This Saturday is World Gratitude Day. It's a day, not unlike Thanksgiving, to remember what you are thankful for in your life. It is important for many reasons to honor the people and events that shaped your life—good and bad. Gratitude is important to mental health because oftentimes when a person struggles with problems such as depression, anxiety or even addiction, the focus of the person becomes so self-centered that recognizing the contributions of others who love us becomes difficult. Gratitude is especially important in relationships, as it reminds us of the reasons we invited people into our lives in the first place.
When we feel depressed, we often find ourselves living in the past. We think about negative things people say to us or about us. We think about negative events and believe that we are hopeless to change.
When we feel anxious, we find ourselves living in the future. We are constantly in fear of what the future might bring. What-if's play over and over in our minds, and we find ourselves exhausted by the possibilities.
With addiction, we find ourselves in a tug-of-war with the past and the future. We use substances to try to fend off the unwanted thoughts of the past and the consequences of the future.
In relationships, there is sometimes this drive to "reach the next level—as if being in a relationship is like playing a video game. We look forward to the engagement, the wedding, starting a family, creating a business and so on. We focus on dividing up the household chores and how to decorate the living room. We put our energy into building careers and houses and genius children.

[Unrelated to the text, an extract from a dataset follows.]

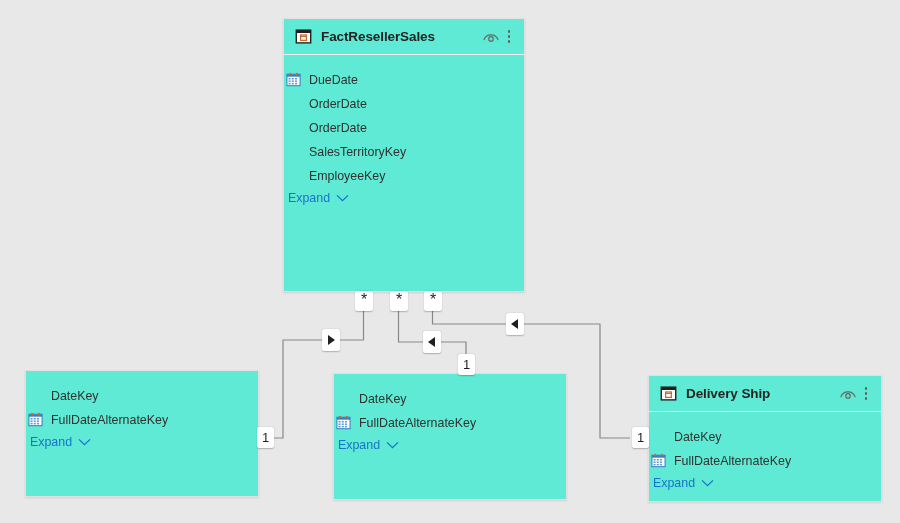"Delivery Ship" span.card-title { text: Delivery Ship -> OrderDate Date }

But gratitude forces us to focus on the present. It forces us to look at where we are now and how we got here. It reminds us that there are people who helped us and people who loved us. It reminds us of the good in the world and the good in ourselves. Gratitude also reminds us to thank the people or events that harmed us. The pain people or events may have brought to our lives is something to celebrate, because without the struggle we would not know joy. We would not have gained necessary skills. We wouldn't know all our partner's flaws and vulnerabilities, which is where the good stuff truly is. We wouldn't realize just how much the other person has trusted us with and how much we gave up of ourselves.
For those of you struggling with mental health or an addiction problem, or even a rough patch with your partner, embrace your pain as well as each other. Be thanksful for the lessons it taught you, and then let it go. Allow yourself to let the suffering go and offer your deepest gratitude to all that has made you the person, or the couple, you are today.